という文章に共感しました。1巻から読み返してみても、スネイプ先生、計画は上手くいくのに、気持ちの面では空回りしてしまう事が、あったかなと(私個人の感想ですが…^^;)。例えば1巻13章のNicolas Flamelで実はハリーを庇っていたのに、周りの教職員を含めた人々から誤解を受けたり、3巻19章では、本当に主人公トリオを助けに入った(つもり)だったのに(今の私から見れば)、逆に先生のほうが悪者になったりと、可哀想という言葉では表現できない程先生傷つけられてますよね。それでも生徒優先で、ホグワーツの生徒を全力で守るとおっしゃった先生…。こんな先生、私も欲しかったな(笑)。

>伝わらなかった想い(あえて無視された想いも含めて)は、大人になってからも、たくさんあったのではないかと思います。

本当ですよね。一体、どれだけスネイプ先生の思いが正確に相手に伝わったか、そういう面でも個人的には先生に生きていて欲しかったです。

2回のコメント返し、ありがとうございました。すぐに返事が来るとは思ってなくて…。遅くなって申し訳ありません。ありがとうございます。

また拝見させていただきます。

内に秘めた想いは溢れるほどなのに、相手に言葉では上手く伝えられない。
努力しては失望を重ね、伝えきれなかった本心がどんどん蓄積されていき・・・想像するだけで痛々しいですが、そのことによって、人並み外れた魂の強靭さに、不本意ながらも磨きをかけていったことも事実だと思います。
そしてそれが、スネイプ先生を支える原動力ともなっていたのかなぁ・・・。

>自分をわかって欲しくて
言葉では上手くいかないけど、魔法は意のままに操れる。
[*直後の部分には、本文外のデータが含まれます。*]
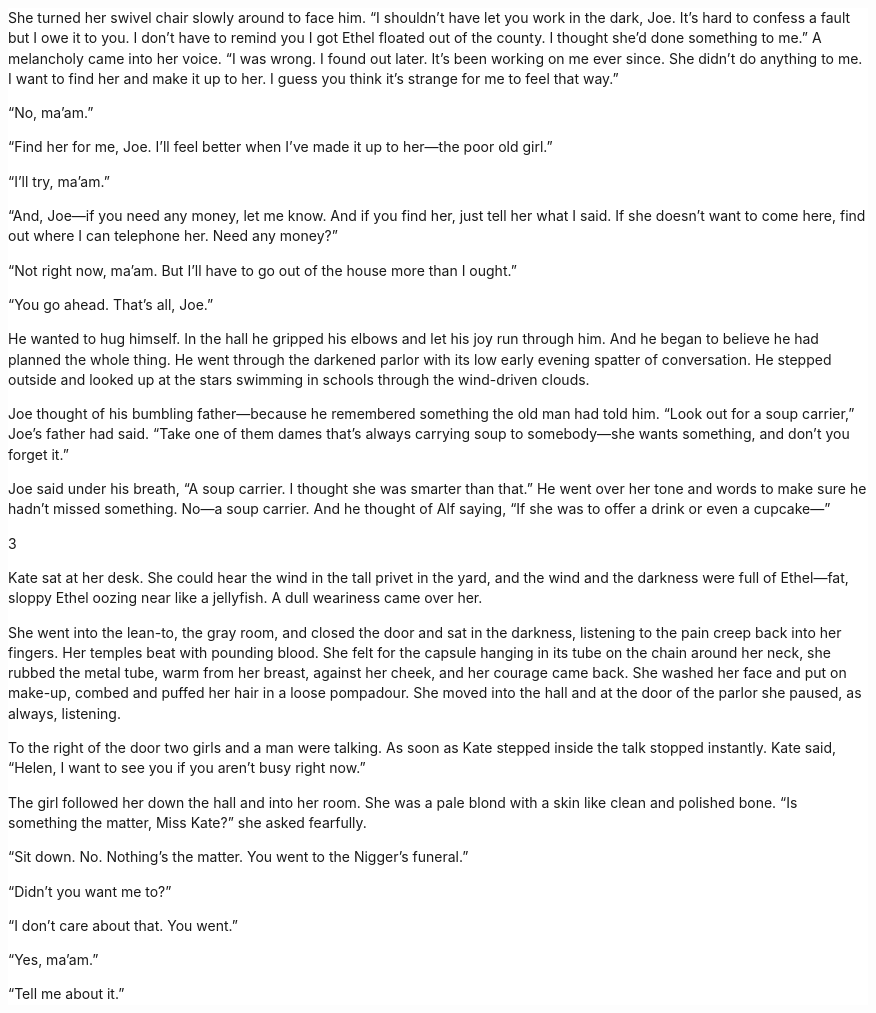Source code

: She turned her swivel chair slowly around to face him. “I shouldn’t have let you work in the dark, Joe. It’s hard to confess a fault but I owe it to you. I don’t have to remind you I got Ethel floated out of the county. I thought she’d done something to me.” A melancholy came into her voice. “I was wrong. I found out later. It’s been working on me ever since. She didn’t do anything to me. I want to find her and make it up to her. I guess you think it’s strange for me to feel that way.”

“No, ma’am.”

“Find her for me, Joe. I’ll feel better when I’ve made it up to her—the poor old girl.”

“I’ll try, ma’am.”

“And, Joe—if you need any money, let me know. And if you find her, just tell her what I said. If she doesn’t want to come here, find out where I can telephone her. Need any money?”

“Not right now, ma’am. But I’ll have to go out of the house more than I ought.”

“You go ahead. That’s all, Joe.”

He wanted to hug himself. In the hall he gripped his elbows and let his joy run through him. And he began to believe he had planned the whole thing. He went through the darkened parlor with its low early evening spatter of conversation. He stepped outside and looked up at the stars swimming in schools through the wind-driven clouds.

Joe thought of his bumbling father—because he remembered something the old man had told him. “Look out for a soup carrier,” Joe’s father had said. “Take one of them dames that’s always carrying soup to somebody—she wants something, and don’t you forget it.”

Joe said under his breath, “A soup carrier. I thought she was smarter than that.” He went over her tone and words to make sure he hadn’t missed something. No—a soup carrier. And he thought of Alf saying, “If she was to offer a drink or even a cupcake—”

3

Kate sat at her desk. She could hear the wind in the tall privet in the yard, and the wind and the darkness were full of Ethel—fat, sloppy Ethel oozing near like a jellyfish. A dull weariness came over her.

She went into the lean-to, the gray room, and closed the door and sat in the darkness, listening to the pain creep back into her fingers. Her temples beat with pounding blood. She felt for the capsule hanging in its tube on the chain around her neck, she rubbed the metal tube, warm from her breast, against her cheek, and her courage came back. She washed her face and put on make-up, combed and puffed her hair in a loose pompadour. She moved into the hall and at the door of the parlor she paused, as always, listening.

To the right of the door two girls and a man were talking. As soon as Kate stepped inside the talk stopped instantly. Kate said, “Helen, I want to see you if you aren’t busy right now.”

The girl followed her down the hall and into her room. She was a pale blond with a skin like clean and polished bone. “Is something the matter, Miss Kate?” she asked fearfully.

“Sit down. No. Nothing’s the matter. You went to the Nigger’s funeral.”

“Didn’t you want me to?”

“I don’t care about that. You went.”

“Yes, ma’am.”

“Tell me about it.”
言葉を介さなくてもいい。
切ないけど、スネイプ先生に「魔法」という手段があってまだ良かったと思います。
救いだったと思います。

ピュア(死語?)

【KUMORIさん】
コメントありがとうございます。
あのヴォルデモートを最後まで欺き通した頭脳明晰な先生ですが、意外な一面を見せつけられて驚きました。本当に、初めて読んだ時は「誰?」と思たものの、好きな子の前で上手く話せない素直でけがれの無い彼に惚れなおしました。

ハリーや生徒を庇っているのところは知られたくなかったかな、という気もしますが、あまりに誤解が多くて、見ているこちらが切なくなってしまいます。
死後でも良いから、生徒や先生たちには、スネイプ先生の言動の意味を振り返って欲しいと思います。
本当に大切な人に、気持ちが伝わらなかったようなのが辛いです。相手も、もう少しアンテナ立てておいてくれても……と愚痴りたくなります。

心の叫び

【kobaさん】
コメントありがとうございます。
どんどん内に籠っていった感じです。
どんなに苦しかったことでしょう。精神的な強さが培われると同時に、闇に向かうきっかけとなったようで、辛いです。

>「魔法」という手段
自分を表現できる手段があって、本当に良かったです。
発明した数々の魔法は、彼の心の叫びでしょうか。
でも、だんだん闇の気配を漂わすようになってくるところが、心を映しているようで、苦しくなってきます。

9/12の22時頃、拍手コメントをくださった方へ

拍手とコメントありがとうございます!
本当に、愛情表現には特に不器用な人だったと思います。
そこがますます愛しいのですが、本人は苦しかったでしょうね。